» Job item:
Print each record exactly as it appears, but drop the images.
--- Exercise data Enclosed Below ---
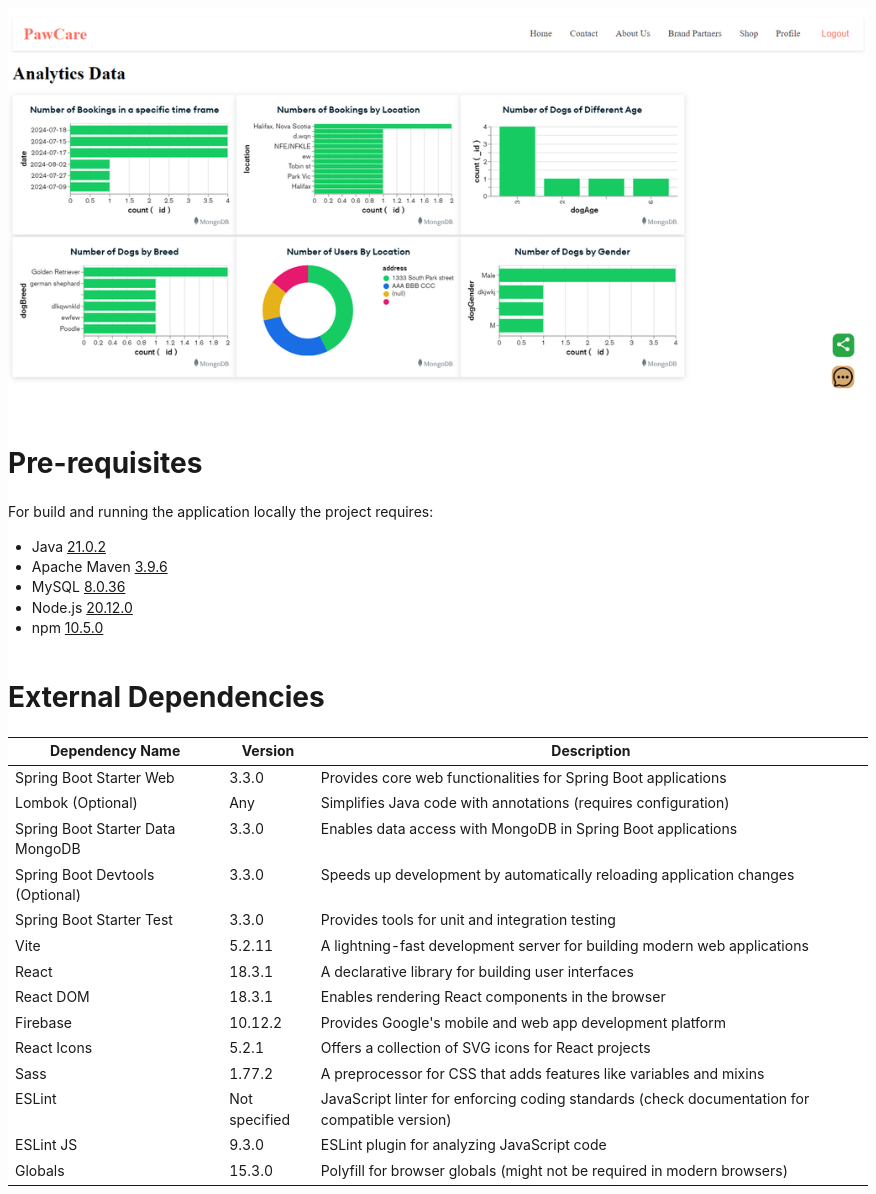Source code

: ![Analytics](/images/analytics.png)

# Pre-requisites
For build and running the application locally the project requires:
- Java [21.0.2](https://www.oracle.com/java/technologies/javase/21-0-2-relnotes.html)
- Apache Maven [3.9.6](https://dlcdn.apache.org/maven/maven-3/3.9.6/binaries/apache-maven-3.9.6-bin.zip)
- MySQL [8.0.36](https://dev.mysql.com/downloads/installer/)
- Node.js [20.12.0](https://nodejs.org/en/blog/release/v20.12.2)
- npm [10.5.0](https://www.npmjs.com/package/npm/v/10.5.0)

# External Dependencies
| Dependency Name | Version | Description |
|---|---|---|
| Spring Boot Starter Web | 3.3.0 | Provides core web functionalities for Spring Boot applications |
| Lombok (Optional) | Any | Simplifies Java code with annotations (requires configuration) |
| Spring Boot Starter Data MongoDB | 3.3.0 | Enables data access with MongoDB in Spring Boot applications |
| Spring Boot Devtools (Optional) | 3.3.0 | Speeds up development by automatically reloading application changes |
| Spring Boot Starter Test | 3.3.0 | Provides tools for unit and integration testing |
| Vite | 5.2.11 | A lightning-fast development server for building modern web applications |
| React | 18.3.1 | A declarative library for building user interfaces |
| React DOM | 18.3.1 | Enables rendering React components in the browser |
| Firebase | 10.12.2 | Provides Google's mobile and web app development platform |
| React Icons | 5.2.1 | Offers a collection of SVG icons for React projects |
| Sass | 1.77.2 | A preprocessor for CSS that adds features like variables and mixins |
| ESLint | Not specified | JavaScript linter for enforcing coding standards (check documentation for compatible version) |
| ESLint JS | 9.3.0 | ESLint plugin for analyzing JavaScript code |
| Globals | 15.3.0 | Polyfill for browser globals (might not be required in modern browsers) |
--- End of Enclosed Exercise data ---
» Output for this exercise:
Source code

: ![Analytics](/images/analytics.png)

# Pre-requisites
For build and running the application locally the project requires:
- Java [21.0.2](https://www.oracle.com/java/technologies/javase/21-0-2-relnotes.html)
- Apache Maven [3.9.6](https://dlcdn.apache.org/maven/maven-3/3.9.6/binaries/apache-maven-3.9.6-bin.zip)
- MySQL [8.0.36](https://dev.mysql.com/downloads/installer/)
- Node.js [20.12.0](https://nodejs.org/en/blog/release/v20.12.2)
- npm [10.5.0](https://www.npmjs.com/package/npm/v/10.5.0)

# External Dependencies
| Dependency Name | Version | Description |
|---|---|---|
| Spring Boot Starter Web | 3.3.0 | Provides core web functionalities for Spring Boot applications |
| Lombok (Optional) | Any | Simplifies Java code with annotations (requires configuration) |
| Spring Boot Starter Data MongoDB | 3.3.0 | Enables data access with MongoDB in Spring Boot applications |
| Spring Boot Devtools (Optional) | 3.3.0 | Speeds up development by automatically reloading application changes |
| Spring Boot Starter Test | 3.3.0 | Provides tools for unit and integration testing |
| Vite | 5.2.11 | A lightning-fast development server for building modern web applications |
| React | 18.3.1 | A declarative library for building user interfaces |
| React DOM | 18.3.1 | Enables rendering React components in the browser |
| Firebase | 10.12.2 | Provides Google's mobile and web app development platform |
| React Icons | 5.2.1 | Offers a collection of SVG icons for React projects |
| Sass | 1.77.2 | A preprocessor for CSS that adds features like variables and mixins |
| ESLint | Not specified | JavaScript linter for enforcing coding standards (check documentation for compatible version) |
| ESLint JS | 9.3.0 | ESLint plugin for analyzing JavaScript code |
| Globals | 15.3.0 | Polyfill for browser globals (might not be required in modern browsers) |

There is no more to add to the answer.